In the days leading up to Wednesday night’s presidential debate, which might as well be Washington’s version of the Super Bowl pre-game show, officials and pundits on both sides are falling all over themselves to compliment the other side. Suddenly, President Obama and Mitt Romney each sounds gracious toward his opponent. Magnanimous. Humble, even.
Here’s Romney adviser Beth Myers on Obama: The president is “widely regarded as one of the most talented political communicators in modern history.” And Obama on the GOP nominee: “Gov. Romney, he’s a good debater. I’m just okay.”
It would be remarkable if it weren’t so transparent. Both men are engaging in that age-old ritual of expectation setting, lowering the bar for their performance so it’s that much easier to step over.
It’s a game played in presidential politics, of course, but really in any competitive field where performance is so public. Many CEOs do it seemingly every quarter when they talk to Wall Street. Football coaches do it weekly when they talk up the other team’s offense or defense. And political leaders who one week tout that “we’re going to win this thing” (even in states where they’re polling behind) suddenly sound demure and timid.

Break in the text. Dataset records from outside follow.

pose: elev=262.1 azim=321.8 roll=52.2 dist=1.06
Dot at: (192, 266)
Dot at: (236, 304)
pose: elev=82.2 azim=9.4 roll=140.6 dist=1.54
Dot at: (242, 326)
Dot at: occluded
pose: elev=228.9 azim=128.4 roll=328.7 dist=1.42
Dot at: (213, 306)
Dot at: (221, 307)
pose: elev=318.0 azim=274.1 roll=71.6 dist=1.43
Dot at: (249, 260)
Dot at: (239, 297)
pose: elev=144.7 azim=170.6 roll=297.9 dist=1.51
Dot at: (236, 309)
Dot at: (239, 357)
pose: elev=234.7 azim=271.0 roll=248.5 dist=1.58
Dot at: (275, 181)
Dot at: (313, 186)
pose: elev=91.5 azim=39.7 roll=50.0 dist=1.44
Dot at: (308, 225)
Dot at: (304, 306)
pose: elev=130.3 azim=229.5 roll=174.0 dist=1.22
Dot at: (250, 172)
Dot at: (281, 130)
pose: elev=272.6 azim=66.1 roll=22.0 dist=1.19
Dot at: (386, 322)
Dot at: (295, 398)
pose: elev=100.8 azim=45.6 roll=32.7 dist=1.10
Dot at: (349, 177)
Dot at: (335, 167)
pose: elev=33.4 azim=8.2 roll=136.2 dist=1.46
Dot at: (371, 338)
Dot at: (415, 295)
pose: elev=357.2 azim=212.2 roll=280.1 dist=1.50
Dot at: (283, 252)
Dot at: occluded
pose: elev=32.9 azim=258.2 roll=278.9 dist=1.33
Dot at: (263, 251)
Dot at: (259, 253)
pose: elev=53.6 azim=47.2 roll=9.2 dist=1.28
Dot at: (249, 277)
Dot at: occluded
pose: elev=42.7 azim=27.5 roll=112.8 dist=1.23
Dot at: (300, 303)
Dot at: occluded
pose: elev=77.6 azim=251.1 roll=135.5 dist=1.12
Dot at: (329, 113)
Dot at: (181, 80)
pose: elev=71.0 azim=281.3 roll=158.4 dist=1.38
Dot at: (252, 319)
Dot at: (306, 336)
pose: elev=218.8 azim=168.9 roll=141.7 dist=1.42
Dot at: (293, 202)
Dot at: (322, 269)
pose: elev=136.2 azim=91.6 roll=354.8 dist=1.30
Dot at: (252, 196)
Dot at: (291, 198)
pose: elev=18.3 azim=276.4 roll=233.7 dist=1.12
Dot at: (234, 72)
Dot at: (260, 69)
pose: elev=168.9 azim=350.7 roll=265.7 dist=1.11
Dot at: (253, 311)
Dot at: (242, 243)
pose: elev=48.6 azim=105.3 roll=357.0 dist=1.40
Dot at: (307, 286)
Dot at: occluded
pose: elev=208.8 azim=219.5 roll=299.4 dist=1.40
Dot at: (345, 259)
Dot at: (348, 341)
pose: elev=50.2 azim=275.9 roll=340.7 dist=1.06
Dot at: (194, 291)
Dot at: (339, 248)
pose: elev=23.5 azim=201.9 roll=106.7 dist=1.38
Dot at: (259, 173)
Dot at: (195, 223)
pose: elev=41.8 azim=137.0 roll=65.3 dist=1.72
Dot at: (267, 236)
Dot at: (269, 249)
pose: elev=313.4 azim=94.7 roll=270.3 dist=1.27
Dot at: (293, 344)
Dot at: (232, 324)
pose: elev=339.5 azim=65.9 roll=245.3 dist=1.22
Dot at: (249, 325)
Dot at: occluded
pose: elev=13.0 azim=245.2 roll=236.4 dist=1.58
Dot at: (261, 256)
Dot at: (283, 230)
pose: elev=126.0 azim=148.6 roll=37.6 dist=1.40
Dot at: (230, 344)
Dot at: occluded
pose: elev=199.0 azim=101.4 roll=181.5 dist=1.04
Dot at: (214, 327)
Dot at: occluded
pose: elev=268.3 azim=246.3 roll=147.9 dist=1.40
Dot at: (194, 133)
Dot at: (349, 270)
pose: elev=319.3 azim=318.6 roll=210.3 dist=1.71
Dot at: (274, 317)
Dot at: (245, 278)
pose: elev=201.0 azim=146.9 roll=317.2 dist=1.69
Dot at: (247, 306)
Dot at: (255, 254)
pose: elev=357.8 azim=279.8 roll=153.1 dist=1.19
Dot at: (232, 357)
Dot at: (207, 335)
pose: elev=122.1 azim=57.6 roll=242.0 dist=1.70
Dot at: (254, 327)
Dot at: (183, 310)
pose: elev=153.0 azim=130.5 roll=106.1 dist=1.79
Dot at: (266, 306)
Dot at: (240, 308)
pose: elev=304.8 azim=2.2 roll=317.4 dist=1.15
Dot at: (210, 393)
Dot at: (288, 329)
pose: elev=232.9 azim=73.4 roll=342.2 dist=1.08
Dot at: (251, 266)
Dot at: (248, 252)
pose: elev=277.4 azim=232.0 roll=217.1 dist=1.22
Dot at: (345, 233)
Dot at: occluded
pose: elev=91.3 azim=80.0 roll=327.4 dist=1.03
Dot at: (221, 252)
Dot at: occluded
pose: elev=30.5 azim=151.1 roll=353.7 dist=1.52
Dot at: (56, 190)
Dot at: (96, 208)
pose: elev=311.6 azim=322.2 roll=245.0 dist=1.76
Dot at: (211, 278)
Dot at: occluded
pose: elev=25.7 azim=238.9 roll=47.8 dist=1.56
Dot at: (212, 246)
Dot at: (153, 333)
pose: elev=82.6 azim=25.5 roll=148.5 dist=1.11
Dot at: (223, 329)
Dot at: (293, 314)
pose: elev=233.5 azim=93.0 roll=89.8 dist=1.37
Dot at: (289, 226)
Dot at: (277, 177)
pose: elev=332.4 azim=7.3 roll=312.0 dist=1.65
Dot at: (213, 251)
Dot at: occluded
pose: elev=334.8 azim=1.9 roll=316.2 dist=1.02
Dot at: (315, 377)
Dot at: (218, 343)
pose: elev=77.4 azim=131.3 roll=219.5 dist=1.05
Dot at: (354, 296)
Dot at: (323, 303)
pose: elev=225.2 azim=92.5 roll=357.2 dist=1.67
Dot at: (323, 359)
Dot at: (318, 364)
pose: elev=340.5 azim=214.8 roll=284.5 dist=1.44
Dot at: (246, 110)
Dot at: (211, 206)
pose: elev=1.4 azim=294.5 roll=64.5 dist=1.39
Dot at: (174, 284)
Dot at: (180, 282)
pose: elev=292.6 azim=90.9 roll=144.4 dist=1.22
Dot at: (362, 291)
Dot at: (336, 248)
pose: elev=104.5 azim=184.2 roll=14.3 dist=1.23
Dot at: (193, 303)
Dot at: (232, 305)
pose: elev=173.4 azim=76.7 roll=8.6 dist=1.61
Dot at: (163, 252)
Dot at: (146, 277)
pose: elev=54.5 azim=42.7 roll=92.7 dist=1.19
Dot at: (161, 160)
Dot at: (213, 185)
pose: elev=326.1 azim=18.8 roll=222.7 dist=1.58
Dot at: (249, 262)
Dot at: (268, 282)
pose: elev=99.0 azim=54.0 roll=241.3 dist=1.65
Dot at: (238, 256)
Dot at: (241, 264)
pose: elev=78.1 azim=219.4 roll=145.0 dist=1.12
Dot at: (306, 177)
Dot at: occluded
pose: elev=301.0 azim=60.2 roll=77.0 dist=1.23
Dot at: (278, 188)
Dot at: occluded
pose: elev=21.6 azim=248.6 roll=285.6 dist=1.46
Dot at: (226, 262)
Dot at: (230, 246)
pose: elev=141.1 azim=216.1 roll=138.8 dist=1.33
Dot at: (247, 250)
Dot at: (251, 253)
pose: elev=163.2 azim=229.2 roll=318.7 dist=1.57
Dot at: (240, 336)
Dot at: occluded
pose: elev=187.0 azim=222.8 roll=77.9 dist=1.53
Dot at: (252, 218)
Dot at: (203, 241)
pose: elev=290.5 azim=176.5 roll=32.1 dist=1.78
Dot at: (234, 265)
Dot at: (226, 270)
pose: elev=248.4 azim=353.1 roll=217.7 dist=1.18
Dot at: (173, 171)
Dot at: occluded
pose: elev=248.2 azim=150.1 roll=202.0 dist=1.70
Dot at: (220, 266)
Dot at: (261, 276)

But does lowering expectations this much really help them? As the Post’s Alexandra Petri points out in a humorous piece about the lengths to which the two men are going in the current expectations game, it runs the risk of backfiring by causing voter apathy. “The trouble with this game is the same as the trouble with all the negative ads,” she writes. “The net effect is to make you expect less and less until you decide to forget it and watch ‘The X Factor’ instead.” I think we can all agree—Democrat or Republican—that when Obama says “I’m just okay” at something that involves public speaking, it’s downright laughable.
Perhaps worse is that the expectations game risks making both sides look like they see the debates as yet another spin-able moment in a campaign that is starving for some seriousness. The debates are among the few opportunities when candidates can, at any length, talk in detail about their policies and their opponent’s platforms. It is—or should be—that rare moment of gravity in a campaign otherwise obsessed with gaffes, 30-second sound bites and sideshow issues.
I’m not saying that the candidates should come out swinging, promising they’re ready to trounce the other guy in a war of words. But a simple “I am looking forward to debating my opponent on the weighty matters that face us” without all the fake flattery would show a healthy and sober respect for the process that’s too often missing. We expect a certain amount of humility in our leaders. But we also expect plenty of confidence from two men who, if elected, will face far more difficult tête-a-têtes than the one on Wednesday.